*Work to be completed*:
Print nothing but the lines below starting at the line that holds "left wrist: (69, 304)" and ending at the line that holds "right shoulder: (92, 295)", including both, each exactly as written.

*Data supplied*:
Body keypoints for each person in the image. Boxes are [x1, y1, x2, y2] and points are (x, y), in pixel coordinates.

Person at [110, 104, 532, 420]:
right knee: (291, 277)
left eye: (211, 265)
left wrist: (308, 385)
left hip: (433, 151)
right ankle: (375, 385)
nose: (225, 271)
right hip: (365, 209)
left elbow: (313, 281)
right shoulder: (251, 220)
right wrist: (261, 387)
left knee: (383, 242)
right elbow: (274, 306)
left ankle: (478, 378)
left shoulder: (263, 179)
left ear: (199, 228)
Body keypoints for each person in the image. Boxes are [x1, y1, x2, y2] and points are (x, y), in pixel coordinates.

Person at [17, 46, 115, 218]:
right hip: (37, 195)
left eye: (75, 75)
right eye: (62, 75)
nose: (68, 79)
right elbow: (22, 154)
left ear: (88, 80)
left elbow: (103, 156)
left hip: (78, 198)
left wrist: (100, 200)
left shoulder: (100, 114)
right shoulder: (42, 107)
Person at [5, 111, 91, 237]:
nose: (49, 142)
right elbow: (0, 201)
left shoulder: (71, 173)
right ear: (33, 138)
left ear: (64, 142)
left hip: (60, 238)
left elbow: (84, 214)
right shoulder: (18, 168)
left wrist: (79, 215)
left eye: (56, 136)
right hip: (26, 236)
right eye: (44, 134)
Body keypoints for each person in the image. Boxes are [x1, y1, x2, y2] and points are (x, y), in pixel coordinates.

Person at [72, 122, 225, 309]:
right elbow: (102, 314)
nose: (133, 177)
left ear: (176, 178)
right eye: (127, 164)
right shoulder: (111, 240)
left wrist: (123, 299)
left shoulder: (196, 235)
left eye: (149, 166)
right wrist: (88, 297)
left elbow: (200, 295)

* * *

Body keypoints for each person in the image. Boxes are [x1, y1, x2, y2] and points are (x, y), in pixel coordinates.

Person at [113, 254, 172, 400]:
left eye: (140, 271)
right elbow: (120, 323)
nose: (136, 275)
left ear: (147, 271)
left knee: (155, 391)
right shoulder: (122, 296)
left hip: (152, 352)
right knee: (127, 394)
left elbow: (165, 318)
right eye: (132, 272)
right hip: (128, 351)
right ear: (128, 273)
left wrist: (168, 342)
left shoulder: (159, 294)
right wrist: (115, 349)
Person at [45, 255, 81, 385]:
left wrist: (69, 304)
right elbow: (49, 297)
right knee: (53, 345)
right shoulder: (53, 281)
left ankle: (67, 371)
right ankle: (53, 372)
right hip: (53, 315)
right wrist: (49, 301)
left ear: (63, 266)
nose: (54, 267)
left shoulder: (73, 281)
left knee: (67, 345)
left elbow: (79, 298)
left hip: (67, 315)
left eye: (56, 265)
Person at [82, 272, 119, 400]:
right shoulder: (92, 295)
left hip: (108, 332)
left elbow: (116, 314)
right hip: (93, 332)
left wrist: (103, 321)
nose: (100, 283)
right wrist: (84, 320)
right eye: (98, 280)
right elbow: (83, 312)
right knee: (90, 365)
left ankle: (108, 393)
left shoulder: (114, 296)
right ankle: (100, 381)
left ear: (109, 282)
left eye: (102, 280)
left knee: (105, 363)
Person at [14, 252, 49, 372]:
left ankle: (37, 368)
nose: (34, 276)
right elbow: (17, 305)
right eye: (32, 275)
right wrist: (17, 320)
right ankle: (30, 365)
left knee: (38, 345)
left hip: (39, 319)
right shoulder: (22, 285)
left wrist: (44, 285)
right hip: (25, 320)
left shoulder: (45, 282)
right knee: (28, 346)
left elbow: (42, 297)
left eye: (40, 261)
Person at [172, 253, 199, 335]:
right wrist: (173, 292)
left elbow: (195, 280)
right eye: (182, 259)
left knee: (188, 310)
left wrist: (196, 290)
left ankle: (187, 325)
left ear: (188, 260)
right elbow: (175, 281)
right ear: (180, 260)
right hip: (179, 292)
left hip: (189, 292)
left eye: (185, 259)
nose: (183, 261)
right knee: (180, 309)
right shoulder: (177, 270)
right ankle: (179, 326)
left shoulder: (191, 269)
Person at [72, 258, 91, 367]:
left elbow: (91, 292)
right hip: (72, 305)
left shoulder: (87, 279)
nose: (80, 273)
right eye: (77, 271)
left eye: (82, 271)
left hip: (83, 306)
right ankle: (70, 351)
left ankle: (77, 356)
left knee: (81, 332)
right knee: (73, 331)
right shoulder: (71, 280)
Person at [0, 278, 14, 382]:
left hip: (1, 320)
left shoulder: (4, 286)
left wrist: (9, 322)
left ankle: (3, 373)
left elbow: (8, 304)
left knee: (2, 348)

==

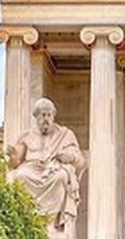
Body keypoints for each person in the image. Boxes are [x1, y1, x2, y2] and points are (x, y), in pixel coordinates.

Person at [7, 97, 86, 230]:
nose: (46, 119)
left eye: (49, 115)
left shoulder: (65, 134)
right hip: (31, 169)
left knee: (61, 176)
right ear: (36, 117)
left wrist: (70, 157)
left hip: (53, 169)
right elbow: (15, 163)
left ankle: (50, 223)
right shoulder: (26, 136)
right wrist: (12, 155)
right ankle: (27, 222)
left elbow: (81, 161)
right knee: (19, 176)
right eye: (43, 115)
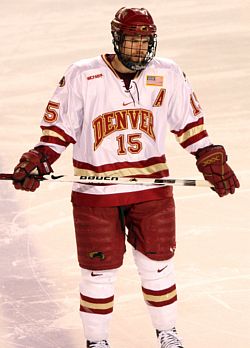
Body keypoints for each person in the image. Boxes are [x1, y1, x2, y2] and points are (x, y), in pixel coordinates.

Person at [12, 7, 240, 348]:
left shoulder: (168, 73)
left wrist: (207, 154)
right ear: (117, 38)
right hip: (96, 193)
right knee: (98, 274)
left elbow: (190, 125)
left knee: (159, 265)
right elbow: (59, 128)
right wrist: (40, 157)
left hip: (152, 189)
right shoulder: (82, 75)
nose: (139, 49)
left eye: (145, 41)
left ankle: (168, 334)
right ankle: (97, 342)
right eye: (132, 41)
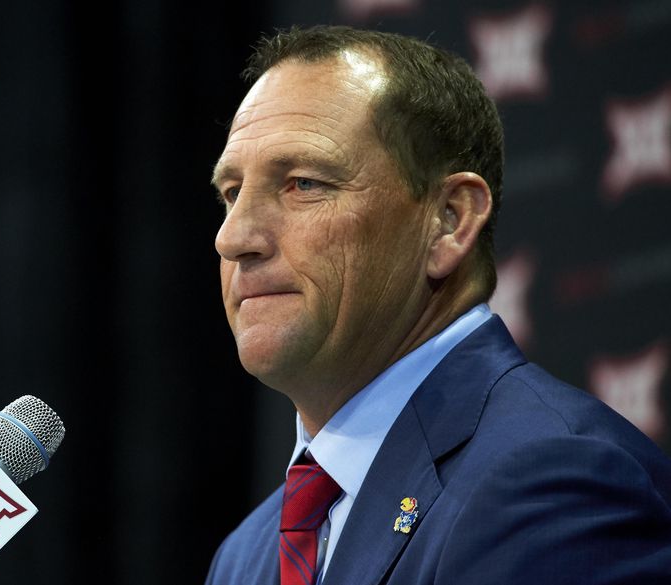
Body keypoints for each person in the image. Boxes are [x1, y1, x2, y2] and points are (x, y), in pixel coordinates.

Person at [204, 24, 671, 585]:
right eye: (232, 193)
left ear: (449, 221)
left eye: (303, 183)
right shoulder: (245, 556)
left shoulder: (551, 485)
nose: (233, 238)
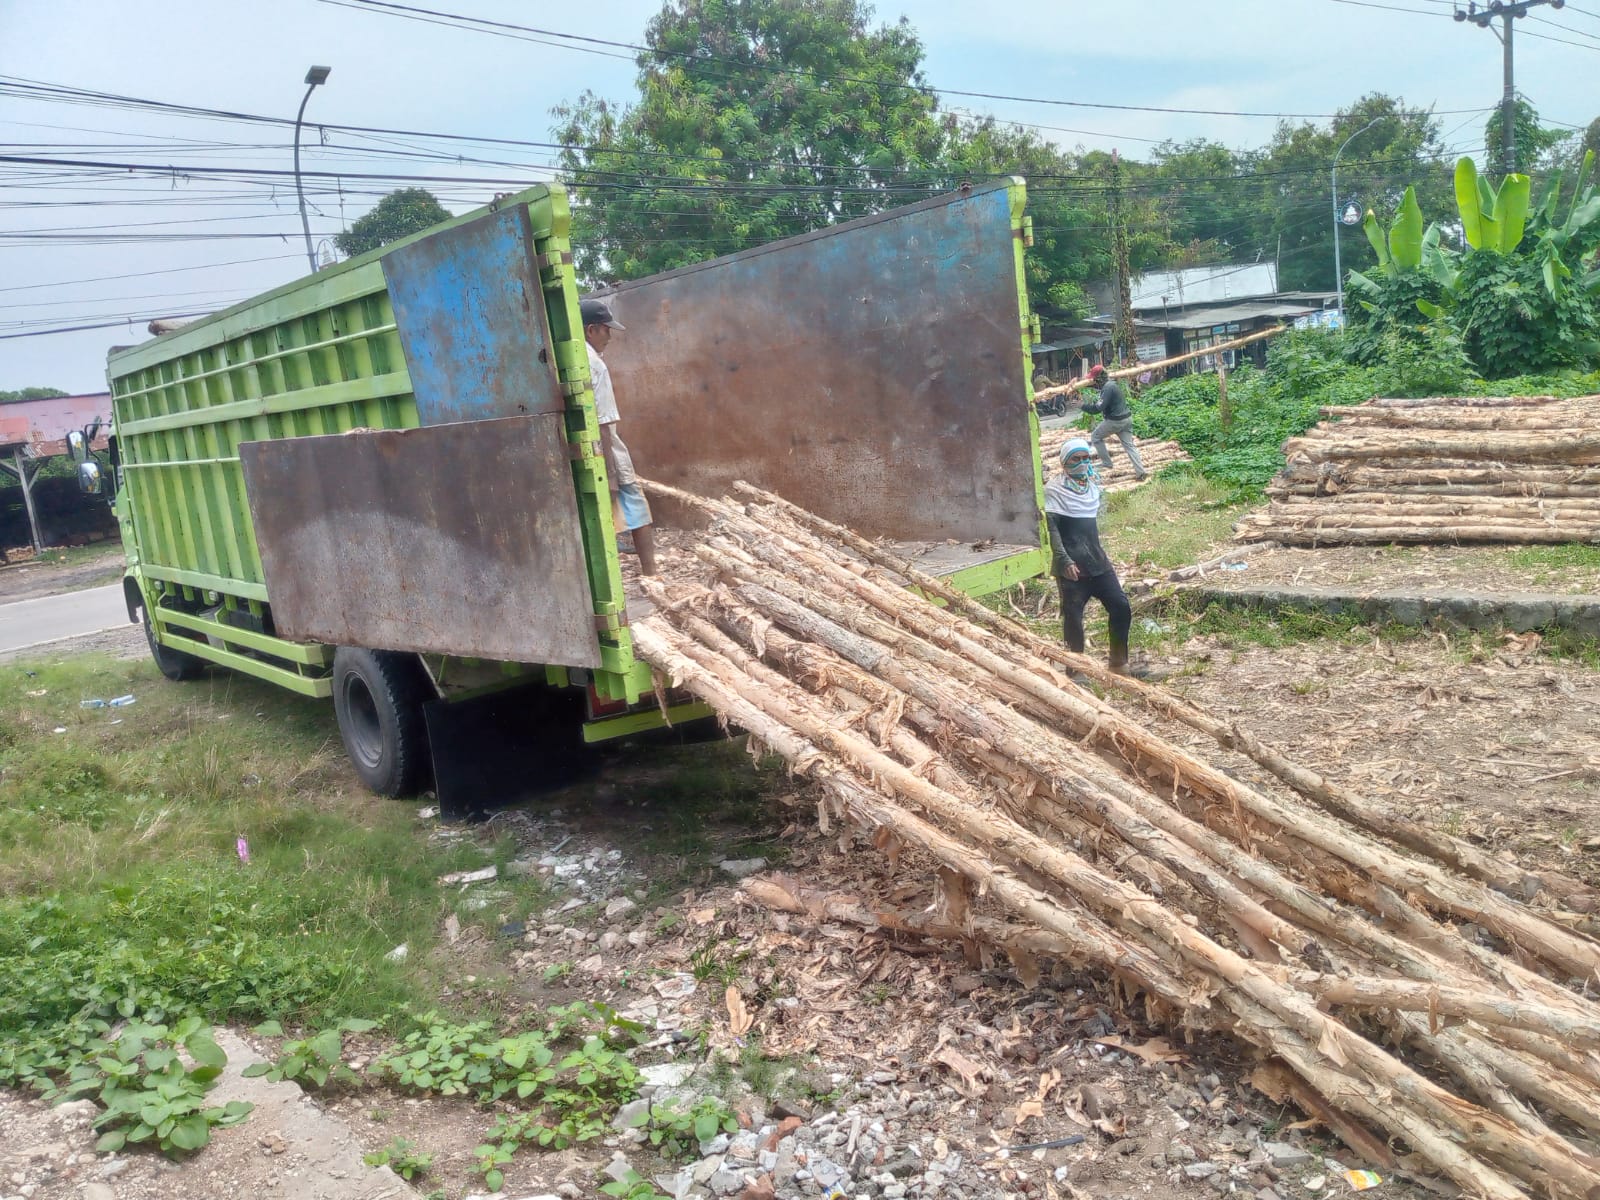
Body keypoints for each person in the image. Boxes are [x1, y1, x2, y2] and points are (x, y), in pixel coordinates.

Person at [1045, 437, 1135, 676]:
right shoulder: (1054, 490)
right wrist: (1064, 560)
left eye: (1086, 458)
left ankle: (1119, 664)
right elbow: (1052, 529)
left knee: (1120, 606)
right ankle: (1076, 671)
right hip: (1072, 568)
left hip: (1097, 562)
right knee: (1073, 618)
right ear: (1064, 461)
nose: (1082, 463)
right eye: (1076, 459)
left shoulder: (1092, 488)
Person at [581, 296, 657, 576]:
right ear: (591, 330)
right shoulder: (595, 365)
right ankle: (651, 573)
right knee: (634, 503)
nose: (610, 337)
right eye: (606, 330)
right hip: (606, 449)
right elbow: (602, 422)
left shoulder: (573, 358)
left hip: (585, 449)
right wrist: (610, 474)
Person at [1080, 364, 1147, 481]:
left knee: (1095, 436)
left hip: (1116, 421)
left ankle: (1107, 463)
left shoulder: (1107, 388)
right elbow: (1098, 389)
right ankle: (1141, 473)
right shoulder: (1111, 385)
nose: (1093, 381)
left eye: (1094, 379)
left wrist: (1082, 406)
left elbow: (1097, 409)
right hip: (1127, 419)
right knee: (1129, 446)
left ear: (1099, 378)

*Solution to this task*:
left wrist: (69, 304)
right elbow: (49, 297)
right knee: (53, 345)
right shoulder: (53, 281)
left ankle: (67, 371)
right ankle: (53, 372)
right hip: (53, 315)
right wrist: (49, 301)
left ear: (63, 266)
nose: (54, 267)
left shoulder: (73, 281)
left knee: (67, 345)
left elbow: (79, 298)
left hip: (67, 315)
left eye: (56, 265)
Person at [82, 272, 119, 400]:
right shoulder: (92, 295)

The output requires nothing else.